M. le président. La parole est à M. Pagès.
M. Robert Pagès. Bien entendu, on peut penser qu'une peine de 100 francs d'amende est quelque peu dérisoire par rapport à la gravité de l'acte commis, c'est vrai. Mais il me semble, qu'il s'agisse de l'amendement n° 179 dont il est question maintenant ou de l'amendement n° 17 que nous voterons tout à l'heure, que le bond est tout de même d'importance et qu'il représente une somme excessive !
Je sais bien qu'il s'agit d'un acte grave, mais on ne peut pas en préjuger les raisons profondes. Le bond étant, selon nous, trop important, notre groupe votera donc contre les amendements n°s 179 et 17.
M. le président. Personne ne demande la parole ? ...
Je mets aux voix l'amendement n° 179, repoussé par la commission et par le Gouvernement.

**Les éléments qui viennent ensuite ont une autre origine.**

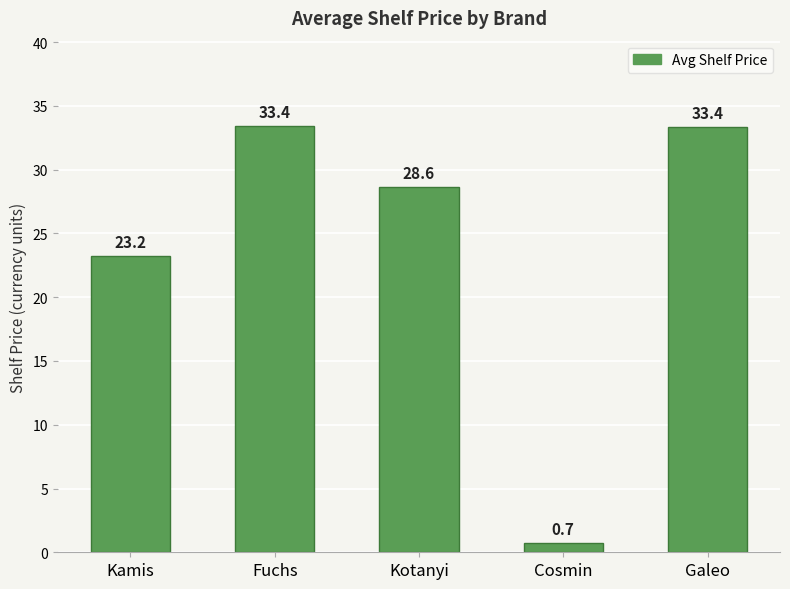

What is the value of the 5th bar from the left?

33.4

(L'amendement n'est pas adopté.)
M. le président. Personne ne demande la parole ? ...
Je mets aux voix l'amendement n° 16, accepté par le Gouvernement.

(L'amendement est adopté.)
M. le président. Personne ne demande la parole ? ...
Je mets aux voix l'amendement n° 17, accepté par le Gouvernement.

(L'amendement est adopté.)
M. le président. Personne ne demande la parole ? ...
Je mets aux voix, modifié, le texte proposé pour l'article 231-57 du code de procédure pénale.